Weaving the present-day events together with the past,
and providing the show with a theatrically inviting premise, is Duch himself,
played as a Cabaret-like host by
Francis Jue (Soft Power), addressing
us directly with a fascinating blend of insinuating panache, sardonic humor,
and wicked charm. He even mocks words like “genocide.”
In act two, however, he takes on a far darker tone as
the set assumes the look of an interrogation room, with Duch ripping off his
emcee persona and exposing his insidious side in confrontations with Chum. Like
Adolf Eichmann,
he’ll fall back on the excuse that he “was just following orders.” Chum, for
his part, will have his own guilty secrets to deal with.
Chay Yew’s lively direction swings back and forth
between bold theatricality and basic realism, although the former generally
gets the edge.

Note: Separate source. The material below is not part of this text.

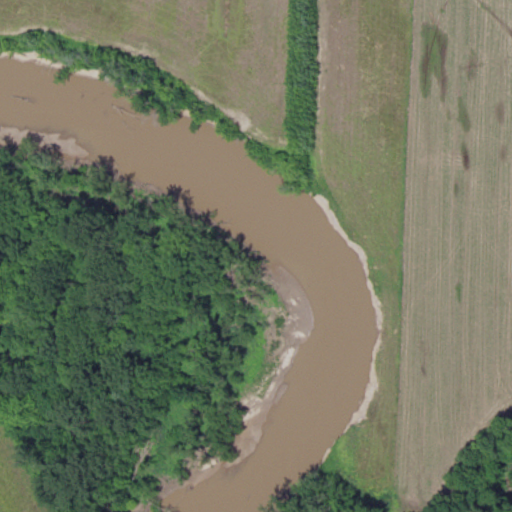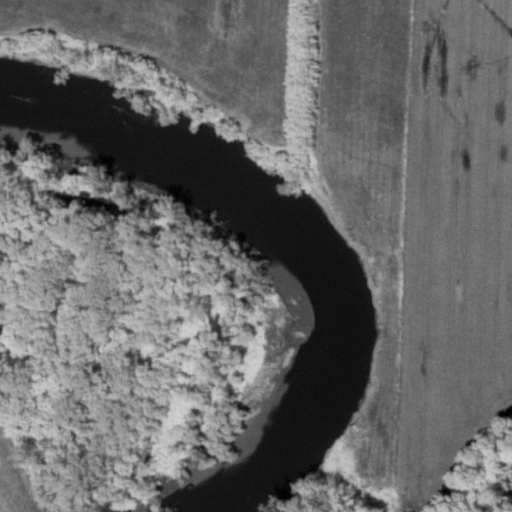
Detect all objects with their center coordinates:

Joe Ngo—himself a son of Khmer Rouge survivors—gives a dynamic
performance as Chum. (He’s played it in two previous productions.) He starts
off, though, with such clownish behavior that, in contrast to the grounded
personality of Reed’s Courtney, it borders on annoying. However, when, over the
arc of the performance, you watch the demands placed upon the actor—who also
must be an expert musician—you forgive the early exaggeration and applaud him
for sculpting an unforgettable portrait.
Yee’s language is always vibrantly alive, and, while
her plotting is sometimes awkward and contrived (the story depends on a huge
coincidence), she nevertheless manages to compel attention throughout its two
hours and 15 minutes. Cambodian Rock Band
maintains its entertainment value while making a significant contribution
to educating audiences about the Khmer Rouge’s carnage, including footnotes on
America’s own responsibility for what happened.
Cambodian
Rock Band is hard to categorize, however, since its music—like what
you’d hear in certain jukebox musicals—is unconnected to its story; many lyrics
are actually in Cambodian. Even with 13 numbers, it’s hard to call it a
musical. Whatever you call it, you won’t soon forget it.
I admit to having felt a bit uncomfortable at joining
in the celebratory finale (Jue, dashing among the audience as the music blasted
away, gave me, of all people, a cowbell to beat) but I also felt I’d been
present at a work of raw theatrical power. Unquestionably, Cambodian Rock Band rocks.